» **Directions**
A faithful copy of the listing below is needed, one that contains no pictures.

» **Records to use**
= = = =
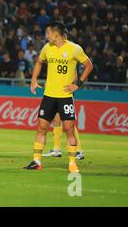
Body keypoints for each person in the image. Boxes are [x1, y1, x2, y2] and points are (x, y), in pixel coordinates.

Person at [24, 21, 93, 173]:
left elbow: (89, 65)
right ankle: (36, 161)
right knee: (41, 128)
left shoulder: (74, 49)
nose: (46, 36)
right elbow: (39, 61)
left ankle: (72, 163)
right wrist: (34, 80)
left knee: (68, 129)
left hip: (65, 97)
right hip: (48, 96)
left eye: (48, 33)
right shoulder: (47, 48)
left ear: (56, 34)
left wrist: (78, 84)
= = = =
» **Result below**
Body keypoints for each person in the image. Boxes are [x1, y1, x2, y2] and points are (x, y), in pixel coordinates.

Person at [24, 21, 93, 173]:
left elbow: (89, 65)
right ankle: (36, 161)
right knee: (41, 128)
left shoulder: (74, 49)
nose: (46, 36)
right elbow: (39, 61)
left ankle: (72, 163)
right wrist: (34, 80)
left knee: (68, 129)
left hip: (65, 97)
right hip: (48, 96)
left eye: (48, 33)
right shoulder: (47, 48)
left ear: (56, 34)
left wrist: (78, 84)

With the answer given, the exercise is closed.